*** Stored data ***
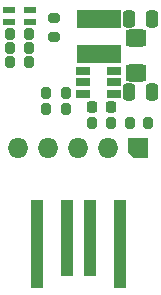
<source format=gbr>
%TF.GenerationSoftware,KiCad,Pcbnew,(6.0.9-0)*%
%TF.CreationDate,2023-01-05T14:11:16+00:00*%
%TF.ProjectId,USBA,55534241-2e6b-4696-9361-645f70636258,1*%
%TF.SameCoordinates,Original*%
%TF.FileFunction,Soldermask,Top*%
%TF.FilePolarity,Negative*%
%FSLAX46Y46*%
G04 Gerber Fmt 4.6, Leading zero omitted, Abs format (unit mm)*
G04 Created by KiCad (PCBNEW (6.0.9-0)) date 2023-01-05 14:11:16*
%MOMM*%
%LPD*%
G01*
G04 APERTURE LIST*
G04 Aperture macros list*
%AMRoundRect*
0 Rectangle with rounded corners*
0 $1 Rounding radius*
0 $2 $3 $4 $5 $6 $7 $8 $9 X,Y pos of 4 corners*
0 Add a 4 corners polygon primitive as box body*
4,1,4,$2,$3,$4,$5,$6,$7,$8,$9,$2,$3,0*
0 Add four circle primitives for the rounded corners*
1,1,$1+$1,$2,$3*
1,1,$1+$1,$4,$5*
1,1,$1+$1,$6,$7*
1,1,$1+$1,$8,$9*
0 Add four rect primitives between the rounded corners*
20,1,$1+$1,$2,$3,$4,$5,0*
20,1,$1+$1,$4,$5,$6,$7,0*
20,1,$1+$1,$6,$7,$8,$9,0*
20,1,$1+$1,$8,$9,$2,$3,0*%
%AMFreePoly0*
4,1,14,0.857071,0.857071,0.860000,0.850000,0.860000,-0.850000,0.857071,-0.857071,0.850000,-0.860000,-0.340000,-0.860000,-0.347071,-0.857071,-0.857071,-0.347071,-0.860000,-0.340000,-0.860000,0.850000,-0.857071,0.857071,-0.850000,0.860000,0.850000,0.860000,0.857071,0.857071,0.857071,0.857071,$1*%
G04 Aperture macros list end*
%ADD10RoundRect,0.210000X-0.200000X-0.275000X0.200000X-0.275000X0.200000X0.275000X-0.200000X0.275000X0*%
%ADD11RoundRect,0.010000X-0.425000X-0.250000X0.425000X-0.250000X0.425000X0.250000X-0.425000X0.250000X0*%
%ADD12RoundRect,0.010000X-0.500000X-3.705000X0.500000X-3.705000X0.500000X3.705000X-0.500000X3.705000X0*%
%ADD13RoundRect,0.010000X-0.500000X-3.205000X0.500000X-3.205000X0.500000X3.205000X-0.500000X3.205000X0*%
%ADD14RoundRect,0.210000X-0.275000X0.200000X-0.275000X-0.200000X0.275000X-0.200000X0.275000X0.200000X0*%
%ADD15RoundRect,0.235000X0.225000X0.250000X-0.225000X0.250000X-0.225000X-0.250000X0.225000X-0.250000X0*%
%ADD16RoundRect,0.259375X0.625625X-0.463125X0.625625X0.463125X-0.625625X0.463125X-0.625625X-0.463125X0*%
%ADD17RoundRect,0.010000X1.850000X0.712500X-1.850000X0.712500X-1.850000X-0.712500X1.850000X-0.712500X0*%
%ADD18RoundRect,0.010000X0.550000X0.300000X-0.550000X0.300000X-0.550000X-0.300000X0.550000X-0.300000X0*%
%ADD19RoundRect,0.260000X-0.250000X-0.475000X0.250000X-0.475000X0.250000X0.475000X-0.250000X0.475000X0*%
%ADD20RoundRect,0.210000X0.200000X0.275000X-0.200000X0.275000X-0.200000X-0.275000X0.200000X-0.275000X0*%
%ADD21FreePoly0,0.000000*%
%ADD22O,1.720000X1.720000*%
G04 APERTURE END LIST*
D10*
%TO.C,R3*%
X115675000Y-109450000D03*
X117325000Y-109450000D03*
%TD*%
D11*
%TO.C,D1*%
X117375000Y-107250000D03*
X115625000Y-107250000D03*
X115625000Y-106250000D03*
X117375000Y-106250000D03*
%TD*%
D10*
%TO.C,R1*%
X115675000Y-108250000D03*
X117325000Y-108250000D03*
%TD*%
%TO.C,R2*%
X115675000Y-110650000D03*
X117325000Y-110650000D03*
%TD*%
D12*
%TO.C,J1*%
X125000000Y-126050000D03*
D13*
X122500000Y-125550000D03*
X120500000Y-125550000D03*
D12*
X118000000Y-126050000D03*
%TD*%
D14*
%TO.C,C4*%
X119400000Y-106925000D03*
X119400000Y-108475000D03*
%TD*%
D10*
%TO.C,R5*%
X118775000Y-113250000D03*
X120425000Y-113250000D03*
%TD*%
D15*
%TO.C,U2*%
X124225000Y-114450000D03*
D16*
X126370000Y-111552500D03*
D17*
X123250000Y-109950000D03*
D18*
X124550000Y-111400000D03*
D15*
X122675000Y-114450000D03*
D18*
X121850000Y-111400000D03*
X124550000Y-113300000D03*
D19*
X125800000Y-113200000D03*
D18*
X124550000Y-112350000D03*
D19*
X127700000Y-106950000D03*
X127700000Y-113200000D03*
D16*
X126370000Y-108587500D03*
D18*
X121850000Y-112350000D03*
D19*
X125800000Y-106950000D03*
D17*
X123250000Y-106950000D03*
D18*
X121850000Y-113300000D03*
%TD*%
D10*
%TO.C,R4*%
X118775000Y-114600000D03*
X120425000Y-114600000D03*
%TD*%
D20*
%TO.C,C5*%
X127425000Y-115800000D03*
X125875000Y-115800000D03*
%TD*%
D10*
%TO.C,R6*%
X122625000Y-115800000D03*
X124275000Y-115800000D03*
%TD*%
D21*
%TO.C,J2*%
X126580000Y-117900000D03*
D22*
X124040000Y-117900000D03*
X121500000Y-117900000D03*
X118960000Y-117900000D03*
X116420000Y-117900000D03*
%TD*%
M02*

</source>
*** End of Stored data ***
The problem:
Copy each line above containing the string "primitives".

Completed exercise:
0 Add four circle primitives for the rounded corners*
0 Add four rect primitives between the rounded corners*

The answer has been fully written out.